SaccadeNet: Towards Real-time Saccade Prediction for Virtual Reality Infinite Walking
PubDate: May 2022
Teams: Concordia University
Writers: Yashas Joshi, Charalambos Poullis
PDF: SaccadeNet: Towards Real-time Saccade Prediction for Virtual Reality Infinite Walking
Abstract
Modern Redirected Walking (RDW) techniques significantly outperform classical solutions. Nevertheless, they are often limited by their heavy reliance on eye-tracking hardware embedded within the VR headset to reveal redirection opportunities.
We propose a novel RDW technique that leverages the temporary blindness induced due to saccades for redirection. However, unlike the state-of-the-art, our approach does not impose additional eye-tracking hardware requirements. Instead, SaccadeNet, a deep neural network, is trained on head rotation data to predict saccades in real-time during an apparent head rotation. Rigid transformations are then applied to the virtual environment for redirection during the onset duration of these saccades. However, SaccadeNet is only effective when combined with moderate cognitive workload that elicits repeated head rotations.

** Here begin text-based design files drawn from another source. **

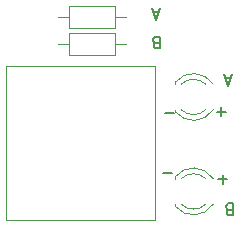
<source format=gbr>
%TF.GenerationSoftware,KiCad,Pcbnew,8.0.2*%
%TF.CreationDate,2025-01-19T22:09:42+01:00*%
%TF.ProjectId,CabControl,43616243-6f6e-4747-926f-6c2e6b696361,rev?*%
%TF.SameCoordinates,Original*%
%TF.FileFunction,Legend,Top*%
%TF.FilePolarity,Positive*%
%FSLAX46Y46*%
G04 Gerber Fmt 4.6, Leading zero omitted, Abs format (unit mm)*
G04 Created by KiCad (PCBNEW 8.0.2) date 2025-01-19 22:09:42*
%MOMM*%
%LPD*%
G01*
G04 APERTURE LIST*
G04 Aperture macros list*
%AMRoundRect*
0 Rectangle with rounded corners*
0 $1 Rounding radius*
0 $2 $3 $4 $5 $6 $7 $8 $9 X,Y pos of 4 corners*
0 Add a 4 corners polygon primitive as box body*
4,1,4,$2,$3,$4,$5,$6,$7,$8,$9,$2,$3,0*
0 Add four circle primitives for the rounded corners*
1,1,$1+$1,$2,$3*
1,1,$1+$1,$4,$5*
1,1,$1+$1,$6,$7*
1,1,$1+$1,$8,$9*
0 Add four rect primitives between the rounded corners*
20,1,$1+$1,$2,$3,$4,$5,0*
20,1,$1+$1,$4,$5,$6,$7,0*
20,1,$1+$1,$6,$7,$8,$9,0*
20,1,$1+$1,$8,$9,$2,$3,0*%
G04 Aperture macros list end*
%ADD10C,0.150000*%
%ADD11C,0.120000*%
%ADD12O,3.700000X2.000000*%
%ADD13C,1.400000*%
%ADD14O,1.400000X1.400000*%
%ADD15R,1.800000X1.800000*%
%ADD16C,1.800000*%
%ADD17RoundRect,0.250000X1.550000X-0.650000X1.550000X0.650000X-1.550000X0.650000X-1.550000X-0.650000X0*%
%ADD18O,3.600000X1.800000*%
%ADD19RoundRect,0.250000X-1.550000X0.650000X-1.550000X-0.650000X1.550000X-0.650000X1.550000X0.650000X0*%
G04 APERTURE END LIST*
D10*
X157698887Y-71646990D02*
X157556030Y-71599371D01*
X157556030Y-71599371D02*
X157508411Y-71551752D01*
X157508411Y-71551752D02*
X157460792Y-71456514D01*
X157460792Y-71456514D02*
X157460792Y-71313657D01*
X157460792Y-71313657D02*
X157508411Y-71218419D01*
X157508411Y-71218419D02*
X157556030Y-71170800D01*
X157556030Y-71170800D02*
X157651268Y-71123180D01*
X157651268Y-71123180D02*
X158032220Y-71123180D01*
X158032220Y-71123180D02*
X158032220Y-72123180D01*
X158032220Y-72123180D02*
X157698887Y-72123180D01*
X157698887Y-72123180D02*
X157603649Y-72075561D01*
X157603649Y-72075561D02*
X157556030Y-72027942D01*
X157556030Y-72027942D02*
X157508411Y-71932704D01*
X157508411Y-71932704D02*
X157508411Y-71837466D01*
X157508411Y-71837466D02*
X157556030Y-71742228D01*
X157556030Y-71742228D02*
X157603649Y-71694609D01*
X157603649Y-71694609D02*
X157698887Y-71646990D01*
X157698887Y-71646990D02*
X158032220Y-71646990D01*
X157952839Y-68995895D02*
X157476649Y-68995895D01*
X158048077Y-68710180D02*
X157714744Y-69710180D01*
X157714744Y-69710180D02*
X157381411Y-68710180D01*
X162866353Y-77496400D02*
X163628258Y-77496400D01*
X163247305Y-77877353D02*
X163247305Y-77115448D01*
X158451779Y-77623400D02*
X159213684Y-77623400D01*
X158294353Y-82703400D02*
X159056258Y-82703400D01*
X163891461Y-85773524D02*
X163748604Y-85725905D01*
X163748604Y-85725905D02*
X163700985Y-85678286D01*
X163700985Y-85678286D02*
X163653366Y-85583048D01*
X163653366Y-85583048D02*
X163653366Y-85440191D01*
X163653366Y-85440191D02*
X163700985Y-85344953D01*
X163700985Y-85344953D02*
X163748604Y-85297334D01*
X163748604Y-85297334D02*
X163843842Y-85249714D01*
X163843842Y-85249714D02*
X164224794Y-85249714D01*
X164224794Y-85249714D02*
X164224794Y-86249714D01*
X164224794Y-86249714D02*
X163891461Y-86249714D01*
X163891461Y-86249714D02*
X163796223Y-86202095D01*
X163796223Y-86202095D02*
X163748604Y-86154476D01*
X163748604Y-86154476D02*
X163700985Y-86059238D01*
X163700985Y-86059238D02*
X163700985Y-85964000D01*
X163700985Y-85964000D02*
X163748604Y-85868762D01*
X163748604Y-85868762D02*
X163796223Y-85821143D01*
X163796223Y-85821143D02*
X163891461Y-85773524D01*
X163891461Y-85773524D02*
X164224794Y-85773524D01*
X162993353Y-83211400D02*
X163755258Y-83211400D01*
X163374305Y-83592353D02*
X163374305Y-82830448D01*
X164018413Y-74613429D02*
X163542223Y-74613429D01*
X164113651Y-74327714D02*
X163780318Y-75327714D01*
X163780318Y-75327714D02*
X163446985Y-74327714D01*
%TO.C,SW2*%
D11*
X157640574Y-73639534D02*
X145040574Y-73639534D01*
X145040574Y-86639534D01*
X157640574Y-86639534D01*
X157640574Y-73639534D01*
%TO.C,R2*%
X149403000Y-71755000D02*
X150353000Y-71755000D01*
X150353000Y-70835000D02*
X150353000Y-72675000D01*
X150353000Y-72675000D02*
X154193000Y-72675000D01*
X154193000Y-70835000D02*
X150353000Y-70835000D01*
X154193000Y-72675000D02*
X154193000Y-70835000D01*
X155143000Y-71755000D02*
X154193000Y-71755000D01*
%TO.C,D1*%
X159318574Y-74993534D02*
X159318574Y-75149534D01*
X159318574Y-77309534D02*
X159318574Y-77465534D01*
X159318574Y-74994018D02*
G75*
G02*
X162550909Y-75150926I1560000J-1235516D01*
G01*
X159837613Y-75149534D02*
G75*
G02*
X161919704Y-75149697I1040961J-1080000D01*
G01*
X161919704Y-77309371D02*
G75*
G02*
X159837613Y-77309534I-1041130J1079837D01*
G01*
X162550909Y-77308142D02*
G75*
G02*
X159318574Y-77465050I-1672335J1078608D01*
G01*
%TO.C,R1*%
X149403000Y-69469000D02*
X150353000Y-69469000D01*
X150353000Y-68549000D02*
X150353000Y-70389000D01*
X150353000Y-70389000D02*
X154193000Y-70389000D01*
X154193000Y-68549000D02*
X150353000Y-68549000D01*
X154193000Y-70389000D02*
X154193000Y-68549000D01*
X155143000Y-69469000D02*
X154193000Y-69469000D01*
%TO.C,D2*%
X159318574Y-82993534D02*
X159318574Y-83149534D01*
X159318574Y-85309534D02*
X159318574Y-85465534D01*
X159318574Y-82994018D02*
G75*
G02*
X162550909Y-83150926I1560000J-1235516D01*
G01*
X159837613Y-83149534D02*
G75*
G02*
X161919704Y-83149697I1040961J-1080000D01*
G01*
X161919704Y-85309371D02*
G75*
G02*
X159837613Y-85309534I-1041130J1079837D01*
G01*
X162550909Y-85308142D02*
G75*
G02*
X159318574Y-85465050I-1672335J1078608D01*
G01*
%TD*%
%LPC*%
D12*
%TO.C,SW2*%
X153740574Y-75339534D03*
X153740574Y-80039534D03*
X153740574Y-84739534D03*
X148940574Y-75339534D03*
X148940574Y-80039534D03*
X148940574Y-84739534D03*
%TD*%
D13*
%TO.C,R2*%
X148463000Y-71755000D03*
D14*
X156083000Y-71755000D03*
%TD*%
D15*
%TO.C,D1*%
X159608574Y-76229534D03*
D16*
X162148574Y-76229534D03*
%TD*%
D13*
%TO.C,R1*%
X156083000Y-69469000D03*
D14*
X148463000Y-69469000D03*
%TD*%
D15*
%TO.C,D2*%
X159608574Y-84229534D03*
D16*
X162148574Y-84229534D03*
%TD*%
D17*
%TO.C,J2*%
X138284074Y-83902534D03*
D18*
X138284074Y-80402534D03*
X138284074Y-76902534D03*
X138284074Y-73402534D03*
X138284074Y-69902534D03*
%TD*%
D19*
%TO.C,J1*%
X166469574Y-69902534D03*
D18*
X166469574Y-73402534D03*
X166469574Y-76902534D03*
X166469574Y-80402534D03*
%TD*%
%LPD*%
M02*

</source>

We present three user studies. The relationship between head and gaze directions is confirmed in the first user study, followed by the training data collection in our second user study. Then, after some fine-tuning experiments, the performance of our RDW technique is evaluated in a third user study. Finally, we present the results demonstrating the efficacy of our approach. It allowed users to walk up a straight virtual distance of at least 38 meters from within a 3.5x3.5m2 of the physical tracked space. Moreover, our system unlocks saccadic redirection on widely used consumer-grade hardware without eye-tracking.